Pulling a Dutch oven from the vehicle or RV at a campground usually draws comments from neighboring campers. Conversations covering recipes, Dutch oven cooking techniques and personal tricks learned from using cast iron cookery, stir excitement for the next camp meal.
Since the Dutch oven made the trip over the Atlantic aboard ships transiting people looking for new, better lives, the cast iron kettle has remained a diverse cooking device known to those people and their descendants. The previously, legless bottomed kettle soon was reshaped to accommodate their important work. With three short legs added to the design, Americans found it easier to control the temperature for a wide range of cooking and baking needs. From soups to thick stews, and from breads to cakes and pies, the simple Dutch oven provided the tool to deliver an evenly planned meal — and still does today.
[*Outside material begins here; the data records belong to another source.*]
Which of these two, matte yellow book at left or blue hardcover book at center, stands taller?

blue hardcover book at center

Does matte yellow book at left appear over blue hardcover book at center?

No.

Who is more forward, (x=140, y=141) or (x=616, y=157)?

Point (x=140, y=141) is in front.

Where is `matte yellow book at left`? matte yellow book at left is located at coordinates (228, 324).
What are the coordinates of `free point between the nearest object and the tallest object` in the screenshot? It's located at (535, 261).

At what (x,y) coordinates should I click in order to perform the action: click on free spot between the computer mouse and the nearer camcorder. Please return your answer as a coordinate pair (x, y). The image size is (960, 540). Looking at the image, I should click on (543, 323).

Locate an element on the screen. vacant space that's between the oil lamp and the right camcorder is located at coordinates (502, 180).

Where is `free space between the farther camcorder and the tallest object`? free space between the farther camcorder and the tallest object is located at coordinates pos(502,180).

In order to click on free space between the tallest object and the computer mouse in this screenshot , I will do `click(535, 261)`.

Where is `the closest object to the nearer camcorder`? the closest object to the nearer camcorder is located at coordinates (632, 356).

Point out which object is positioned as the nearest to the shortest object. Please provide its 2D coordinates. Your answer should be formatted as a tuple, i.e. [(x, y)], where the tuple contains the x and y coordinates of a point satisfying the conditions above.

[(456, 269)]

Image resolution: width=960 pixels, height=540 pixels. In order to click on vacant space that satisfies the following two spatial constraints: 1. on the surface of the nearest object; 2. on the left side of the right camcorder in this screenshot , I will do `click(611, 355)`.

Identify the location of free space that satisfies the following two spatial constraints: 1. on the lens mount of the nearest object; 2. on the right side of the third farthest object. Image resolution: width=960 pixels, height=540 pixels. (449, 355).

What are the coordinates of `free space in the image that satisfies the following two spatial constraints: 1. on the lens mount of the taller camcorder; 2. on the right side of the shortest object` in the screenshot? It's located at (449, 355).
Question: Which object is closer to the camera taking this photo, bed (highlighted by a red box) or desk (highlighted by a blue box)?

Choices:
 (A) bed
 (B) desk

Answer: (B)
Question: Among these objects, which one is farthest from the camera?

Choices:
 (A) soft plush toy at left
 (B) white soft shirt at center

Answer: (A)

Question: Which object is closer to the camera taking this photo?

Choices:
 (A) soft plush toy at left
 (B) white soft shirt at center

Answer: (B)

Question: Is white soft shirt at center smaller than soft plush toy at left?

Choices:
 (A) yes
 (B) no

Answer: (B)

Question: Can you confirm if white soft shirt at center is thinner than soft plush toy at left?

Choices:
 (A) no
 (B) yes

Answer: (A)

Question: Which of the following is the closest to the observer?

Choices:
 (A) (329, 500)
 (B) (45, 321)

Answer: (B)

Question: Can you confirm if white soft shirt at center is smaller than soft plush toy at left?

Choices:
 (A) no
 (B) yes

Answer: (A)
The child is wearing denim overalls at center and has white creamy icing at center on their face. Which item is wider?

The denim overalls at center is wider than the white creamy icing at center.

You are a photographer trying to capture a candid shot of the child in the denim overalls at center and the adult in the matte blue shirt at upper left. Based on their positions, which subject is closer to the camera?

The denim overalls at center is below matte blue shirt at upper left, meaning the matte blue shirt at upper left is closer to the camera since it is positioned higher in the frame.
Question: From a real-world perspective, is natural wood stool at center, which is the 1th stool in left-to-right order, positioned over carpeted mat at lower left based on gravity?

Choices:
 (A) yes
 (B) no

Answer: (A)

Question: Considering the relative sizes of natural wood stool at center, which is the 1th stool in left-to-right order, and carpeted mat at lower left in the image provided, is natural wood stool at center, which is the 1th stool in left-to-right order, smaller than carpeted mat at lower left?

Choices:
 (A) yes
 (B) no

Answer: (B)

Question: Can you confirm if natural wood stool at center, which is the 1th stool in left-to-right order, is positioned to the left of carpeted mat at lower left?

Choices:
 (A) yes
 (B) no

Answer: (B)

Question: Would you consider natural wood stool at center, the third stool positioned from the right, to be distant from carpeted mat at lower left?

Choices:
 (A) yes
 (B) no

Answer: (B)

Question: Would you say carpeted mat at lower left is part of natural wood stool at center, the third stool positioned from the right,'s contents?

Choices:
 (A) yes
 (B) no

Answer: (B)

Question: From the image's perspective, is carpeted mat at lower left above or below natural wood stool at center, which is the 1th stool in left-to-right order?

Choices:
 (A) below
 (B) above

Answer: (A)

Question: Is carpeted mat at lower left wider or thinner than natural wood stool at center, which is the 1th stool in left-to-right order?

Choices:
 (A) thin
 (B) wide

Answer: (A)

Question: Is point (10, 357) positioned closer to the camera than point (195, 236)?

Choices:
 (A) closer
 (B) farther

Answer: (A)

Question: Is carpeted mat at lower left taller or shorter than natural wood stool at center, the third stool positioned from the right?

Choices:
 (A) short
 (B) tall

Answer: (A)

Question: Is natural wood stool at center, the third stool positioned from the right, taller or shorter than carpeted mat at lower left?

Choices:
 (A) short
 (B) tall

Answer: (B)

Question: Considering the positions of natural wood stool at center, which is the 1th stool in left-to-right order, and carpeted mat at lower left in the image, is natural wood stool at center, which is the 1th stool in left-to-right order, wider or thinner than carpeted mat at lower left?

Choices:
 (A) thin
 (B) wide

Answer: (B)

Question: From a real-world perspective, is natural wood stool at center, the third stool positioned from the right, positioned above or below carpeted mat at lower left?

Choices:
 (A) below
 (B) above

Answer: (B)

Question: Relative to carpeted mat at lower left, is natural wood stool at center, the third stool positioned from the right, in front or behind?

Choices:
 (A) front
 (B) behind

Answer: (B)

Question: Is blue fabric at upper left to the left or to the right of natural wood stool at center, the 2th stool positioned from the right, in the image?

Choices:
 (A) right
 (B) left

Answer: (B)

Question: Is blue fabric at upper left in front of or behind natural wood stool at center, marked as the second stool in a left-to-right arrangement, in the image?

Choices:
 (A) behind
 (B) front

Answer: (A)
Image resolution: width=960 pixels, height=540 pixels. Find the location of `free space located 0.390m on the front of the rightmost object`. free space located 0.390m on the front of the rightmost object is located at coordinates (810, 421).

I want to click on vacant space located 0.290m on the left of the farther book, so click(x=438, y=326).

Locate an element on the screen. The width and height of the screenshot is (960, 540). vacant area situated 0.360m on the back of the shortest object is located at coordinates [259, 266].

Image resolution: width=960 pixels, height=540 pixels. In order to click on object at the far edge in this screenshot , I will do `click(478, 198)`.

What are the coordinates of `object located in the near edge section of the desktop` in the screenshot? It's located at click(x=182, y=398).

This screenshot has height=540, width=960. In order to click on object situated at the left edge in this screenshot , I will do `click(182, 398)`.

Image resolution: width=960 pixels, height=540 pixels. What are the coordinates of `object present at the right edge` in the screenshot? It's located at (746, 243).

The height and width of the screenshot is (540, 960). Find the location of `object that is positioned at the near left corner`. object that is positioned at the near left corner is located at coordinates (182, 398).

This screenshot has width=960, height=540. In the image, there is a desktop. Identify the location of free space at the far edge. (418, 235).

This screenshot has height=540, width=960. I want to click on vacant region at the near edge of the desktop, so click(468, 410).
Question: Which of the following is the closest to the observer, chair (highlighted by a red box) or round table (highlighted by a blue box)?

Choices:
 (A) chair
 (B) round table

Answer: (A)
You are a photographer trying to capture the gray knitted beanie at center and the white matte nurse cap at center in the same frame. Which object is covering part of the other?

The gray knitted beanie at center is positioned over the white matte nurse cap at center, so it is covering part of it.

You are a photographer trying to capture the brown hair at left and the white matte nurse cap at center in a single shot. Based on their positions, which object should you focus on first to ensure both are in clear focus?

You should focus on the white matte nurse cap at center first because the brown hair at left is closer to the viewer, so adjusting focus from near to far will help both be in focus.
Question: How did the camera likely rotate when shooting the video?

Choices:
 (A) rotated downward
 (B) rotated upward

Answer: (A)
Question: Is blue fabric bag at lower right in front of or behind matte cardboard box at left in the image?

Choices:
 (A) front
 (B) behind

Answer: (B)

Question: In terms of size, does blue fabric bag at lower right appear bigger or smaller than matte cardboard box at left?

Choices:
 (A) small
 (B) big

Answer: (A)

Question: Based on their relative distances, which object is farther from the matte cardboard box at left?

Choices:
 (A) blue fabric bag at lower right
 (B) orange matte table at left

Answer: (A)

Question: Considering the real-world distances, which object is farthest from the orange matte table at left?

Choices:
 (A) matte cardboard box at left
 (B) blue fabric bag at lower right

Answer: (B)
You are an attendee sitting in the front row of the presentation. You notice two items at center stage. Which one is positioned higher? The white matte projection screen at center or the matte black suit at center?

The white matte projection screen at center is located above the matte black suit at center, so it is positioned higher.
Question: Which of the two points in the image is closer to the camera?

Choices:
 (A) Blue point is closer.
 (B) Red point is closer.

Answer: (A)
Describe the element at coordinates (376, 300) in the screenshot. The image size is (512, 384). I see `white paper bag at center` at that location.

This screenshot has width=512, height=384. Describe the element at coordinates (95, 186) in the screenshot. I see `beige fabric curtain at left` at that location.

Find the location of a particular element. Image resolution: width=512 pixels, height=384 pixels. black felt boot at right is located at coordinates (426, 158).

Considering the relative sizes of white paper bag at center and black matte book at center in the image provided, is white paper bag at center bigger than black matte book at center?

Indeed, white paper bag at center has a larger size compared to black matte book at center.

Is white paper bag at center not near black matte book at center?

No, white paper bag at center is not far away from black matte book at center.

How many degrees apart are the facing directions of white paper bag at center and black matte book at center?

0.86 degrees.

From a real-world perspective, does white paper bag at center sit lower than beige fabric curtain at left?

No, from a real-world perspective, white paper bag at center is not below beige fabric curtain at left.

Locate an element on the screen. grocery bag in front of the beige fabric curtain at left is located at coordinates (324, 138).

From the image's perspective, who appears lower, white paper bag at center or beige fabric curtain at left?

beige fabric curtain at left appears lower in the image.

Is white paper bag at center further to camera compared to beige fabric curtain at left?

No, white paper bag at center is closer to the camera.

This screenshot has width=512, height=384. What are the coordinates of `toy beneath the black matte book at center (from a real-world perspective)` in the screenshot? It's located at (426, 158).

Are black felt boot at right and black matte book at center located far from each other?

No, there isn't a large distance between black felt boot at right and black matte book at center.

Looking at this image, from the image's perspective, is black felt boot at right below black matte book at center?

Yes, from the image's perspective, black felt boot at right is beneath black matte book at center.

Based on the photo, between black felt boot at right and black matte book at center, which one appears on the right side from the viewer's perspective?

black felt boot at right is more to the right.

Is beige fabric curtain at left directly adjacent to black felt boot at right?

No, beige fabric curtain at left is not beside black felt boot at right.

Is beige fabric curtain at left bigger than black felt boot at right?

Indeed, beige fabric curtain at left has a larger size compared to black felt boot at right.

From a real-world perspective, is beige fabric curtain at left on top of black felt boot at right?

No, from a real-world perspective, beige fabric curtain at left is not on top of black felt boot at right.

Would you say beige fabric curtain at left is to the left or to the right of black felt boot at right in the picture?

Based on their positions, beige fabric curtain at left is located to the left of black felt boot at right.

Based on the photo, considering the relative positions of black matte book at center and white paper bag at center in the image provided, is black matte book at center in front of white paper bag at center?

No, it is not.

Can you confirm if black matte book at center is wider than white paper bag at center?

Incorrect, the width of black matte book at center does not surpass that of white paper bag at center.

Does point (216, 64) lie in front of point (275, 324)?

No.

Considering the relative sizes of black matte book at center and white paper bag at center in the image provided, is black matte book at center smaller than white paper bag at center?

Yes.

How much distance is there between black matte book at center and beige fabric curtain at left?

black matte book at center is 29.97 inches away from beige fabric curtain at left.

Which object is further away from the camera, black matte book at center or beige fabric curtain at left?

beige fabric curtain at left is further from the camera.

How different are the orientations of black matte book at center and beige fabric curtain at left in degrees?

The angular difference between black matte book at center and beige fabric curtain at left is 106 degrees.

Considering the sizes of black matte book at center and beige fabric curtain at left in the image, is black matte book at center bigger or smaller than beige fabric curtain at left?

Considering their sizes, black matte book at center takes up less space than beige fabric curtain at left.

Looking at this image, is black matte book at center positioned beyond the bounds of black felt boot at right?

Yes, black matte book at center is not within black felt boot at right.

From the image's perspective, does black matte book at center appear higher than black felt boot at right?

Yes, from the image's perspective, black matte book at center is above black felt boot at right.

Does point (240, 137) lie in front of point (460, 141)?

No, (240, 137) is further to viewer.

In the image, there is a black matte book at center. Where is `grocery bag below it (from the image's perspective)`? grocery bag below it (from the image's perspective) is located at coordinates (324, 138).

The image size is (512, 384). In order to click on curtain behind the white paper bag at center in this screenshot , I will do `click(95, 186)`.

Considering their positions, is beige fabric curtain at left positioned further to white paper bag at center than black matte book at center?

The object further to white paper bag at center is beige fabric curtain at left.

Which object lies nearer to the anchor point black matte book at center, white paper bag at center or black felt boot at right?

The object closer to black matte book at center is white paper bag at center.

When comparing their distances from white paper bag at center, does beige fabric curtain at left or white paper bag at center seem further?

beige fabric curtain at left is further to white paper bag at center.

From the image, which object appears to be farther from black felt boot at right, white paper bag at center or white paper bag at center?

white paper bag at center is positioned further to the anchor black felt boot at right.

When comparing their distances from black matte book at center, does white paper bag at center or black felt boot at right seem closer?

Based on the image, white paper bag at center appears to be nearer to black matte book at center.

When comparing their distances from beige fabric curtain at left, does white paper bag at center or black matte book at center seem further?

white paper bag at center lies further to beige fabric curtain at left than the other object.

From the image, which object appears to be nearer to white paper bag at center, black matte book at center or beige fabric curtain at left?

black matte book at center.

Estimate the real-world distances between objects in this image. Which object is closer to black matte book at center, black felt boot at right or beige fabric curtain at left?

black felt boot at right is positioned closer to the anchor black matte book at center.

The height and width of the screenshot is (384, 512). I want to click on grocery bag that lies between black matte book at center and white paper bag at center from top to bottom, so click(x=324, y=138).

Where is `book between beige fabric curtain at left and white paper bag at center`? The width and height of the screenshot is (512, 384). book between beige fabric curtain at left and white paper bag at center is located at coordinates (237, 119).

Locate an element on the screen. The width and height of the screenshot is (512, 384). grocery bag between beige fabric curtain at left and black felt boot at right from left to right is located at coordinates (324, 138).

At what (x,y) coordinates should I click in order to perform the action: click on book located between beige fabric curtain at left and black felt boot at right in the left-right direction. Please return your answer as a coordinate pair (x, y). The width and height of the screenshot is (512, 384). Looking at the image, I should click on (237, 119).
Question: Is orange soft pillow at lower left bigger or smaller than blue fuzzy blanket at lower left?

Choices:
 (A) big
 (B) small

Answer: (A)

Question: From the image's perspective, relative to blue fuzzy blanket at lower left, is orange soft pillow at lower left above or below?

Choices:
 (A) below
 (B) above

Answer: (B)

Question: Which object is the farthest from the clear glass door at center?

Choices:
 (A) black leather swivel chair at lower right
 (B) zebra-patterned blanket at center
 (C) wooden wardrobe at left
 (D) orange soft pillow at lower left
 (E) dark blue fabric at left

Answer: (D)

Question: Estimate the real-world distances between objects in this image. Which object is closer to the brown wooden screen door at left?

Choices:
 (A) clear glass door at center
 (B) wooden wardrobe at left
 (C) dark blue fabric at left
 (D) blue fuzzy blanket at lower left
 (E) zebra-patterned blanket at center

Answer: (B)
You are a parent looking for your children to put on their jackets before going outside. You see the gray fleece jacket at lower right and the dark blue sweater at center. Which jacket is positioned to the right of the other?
The biggest challenge, but shouldn't be, for new Dutch oven cooks is maintaining the correct cooking temperature. This is simply done via charcoal briquettes, that is, with a specific number of them per size of oven used. Although merely placing an oven over an open fire will do for some recipes, for an accurate cooking temperature, charcoal is ideal.
Oven manufacturers include a guide or chart instructing how many lit charcoal briquettes should be placed underneath the Dutch oven and how many on top of the lid is needed to produce and maintain the recipe's desired temperature. As a rule, one-third of the total briquettes go on top and the remaining two-thirds underneath. For example: using a 12-inch Dutch oven, placing 16 briquettes under the oven and eight on the lid will generate 350 degrees for about an hour. Pretty simple for any grade of cook to handle, but the result will taste anything but ordinary.
Other than a pair of welder's gloves, or similar pair of heavily insulated leather gloves, and a metal lid lifter, pair of metal tongs (for handling charcoal briquettes), and a sturdy but packable tripod, there is nothing more needed to create delicious meals — except for heat source of course. A Dutch oven may not be the necessity it was centuries ago, but the food prepared in the cast iron cooker will be just appreciated nearly as much at camp.